Teng first encountered the whole phenomenon of neurotization while in graduate school, but it was not until 2003, while talking to Choi, that he thought about studying it. Choi and Liao, both fellows in his lab at the time, had recently returned from a conference in Beijing, where they heard investigators talk about using neurotization to help spinal-cord injury patients recover bladder function. Choi was impressed.

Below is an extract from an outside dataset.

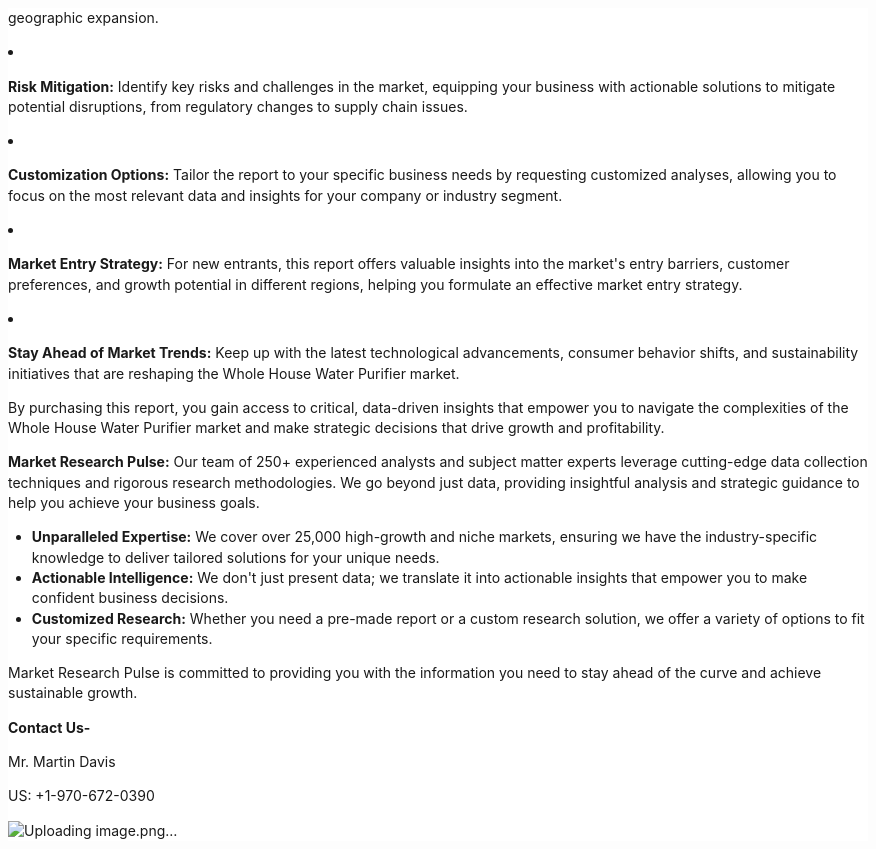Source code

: geographic expansion.</p></li><li><p><strong>Risk Mitigation:</strong> Identify key risks and challenges in the market, equipping your business with actionable solutions to mitigate potential disruptions, from regulatory changes to supply chain issues.</p></li><li><p><strong>Customization Options:</strong> Tailor the report to your specific business needs by requesting customized analyses, allowing you to focus on the most relevant data and insights for your company or industry segment.</p></li><li><p><strong>Market Entry Strategy:</strong> For new entrants, this report offers valuable insights into the market's entry barriers, customer preferences, and growth potential in different regions, helping you formulate an effective market entry strategy.</p></li><li><p><strong>Stay Ahead of Market Trends:</strong> Keep up with the latest technological advancements, consumer behavior shifts, and sustainability initiatives that are reshaping the Whole House Water Purifier market.</p></li></ol><p>By purchasing this report, you gain access to critical, data-driven insights that empower you to navigate the complexities of the Whole House Water Purifier market and make strategic decisions that drive growth and profitability.</p><p><strong>Market Research Pulse:</strong>&nbsp;Our team of 250+ experienced analysts and subject matter experts leverage cutting-edge data collection techniques and rigorous research methodologies. We go beyond just data, providing insightful analysis and strategic guidance to help you achieve your business goals.</p><ul><li><strong>Unparalleled Expertise:</strong>&nbsp;We cover over 25,000 high-growth and niche markets, ensuring we have the industry-specific knowledge to deliver tailored solutions for your unique needs.</li><li><strong>Actionable Intelligence:</strong>&nbsp;We don't just present data; we translate it into actionable insights that empower you to make confident business decisions.</li><li><strong>Customized Research:</strong>&nbsp;Whether you need a pre-made report or a custom research solution, we offer a variety of options to fit your specific requirements.</li></ul><p>Market Research Pulse is committed to providing you with the information you need to stay ahead of the curve and achieve sustainable growth.</p><p><strong>Contact Us-</strong></p><p>Mr. Martin Davis</p><p>US: +1-970-672-0390</p>
![Uploading image.png…]()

“I challenged him,” Teng said. “I said, ‘Are you familiar with the dogma of neurotization?’”

Teng had doubted the received view, that neurotization was due simply to re-innervation of the target organ, and reeled off its problems. To begin, even in successful cases, the number of innervating fibers was typically very small relative to the size of the target organ. Also, repairs made on one side of the body often resulted in behavioral improvements to the other half. “I said, ‘I’ll give you a better hypothesis,’” Teng said.

Choi, currently at Mt. Sinai Hospital, and Liao, now an HMS clinical instructor in physical medicine and rehabilitation, set out to test this idea—that the lion’s share of recovery was accomplished by neuroplastic changes in the spinal cord—by looking for a therapeutic window. But it wasn’t until late 2004 that their efforts took off. By then, Konya—“a superb surgeon,” said Teng—had joined the lab as a clinical fellow. The trio spent several months mapping out the site of injury—the juncture between the thoracic and lumbar regions—and the nerves that would be cut and patched together—T12 and L3 (see figure).

Konya, assisted by Liao, and Choi spent the following year carrying out the surgeries. They made lesions to half of the spinal cord—they left the remaining half intact to see if it played a role in conducting nerve impulses—and then carried out neurotization at staggered intervals: the first group, a week to 10 days later; the second group, after four weeks.

In addition, they created a series of controls: rats with hemisected spinal cords but no repair; rats with repair but no lesions; animals with completely transected spinal cords and repair. None of the controls exhibited the recovery or the cellular and molecular changes exhibited by the first group of hemisected early-repaired rats.

To prove that the adaptive changes in the spinal cord, observed primarily by Yu, HMS research fellow in surgery, were responsible for the early-treated animals’ recovery, the researchers tried enhancing plasticity by exposing some of these animals to a growth factor, FGF. Additionally, some of these animals were raised in enriched environments. “We built a cage that is really a luxury flat,” Teng said—complete with two levels, running space, tunnels, and opportunities for social interaction.

“We saw some improvement, but it was not statistically important because the number of animals tested was small,” Teng said.

What was striking—and critical—was the improvement in the tone of the hindlimb muscles of the early-repaired group. Indeed, Teng believes that these target tissues play a key role in the whole neurotization process. They receive innervation, but are also the source of sensory signals that through the rerouted nerve and other intact fibers feed back into and stimulate the cells in the spinal cord.

“This nerve opens a new highway for the sensory input initiating in that leg muscle to get back into the spinal cord. That is pivotal,” he said.

Rodents move on all fours, and many of their movements are initiated at the level of the spinal cord rather than the brain as in humans. Still, Teng believes the strides made by his neurotized rats could someday lead to new treatments for spinal-cord–injured patients.

“If we can understand to which degree the human spinal cord can offer a similar potential, then we could recover a lot of function for spinal-cord–injured patients without fully regenerating the spinal cord,” he said. “If we can combine peripheral-nerve rerouting with the paradigm developed to mechanically retrain completely dissociated spinal cords, perhaps together we can really lift the functional recovery to a new level.”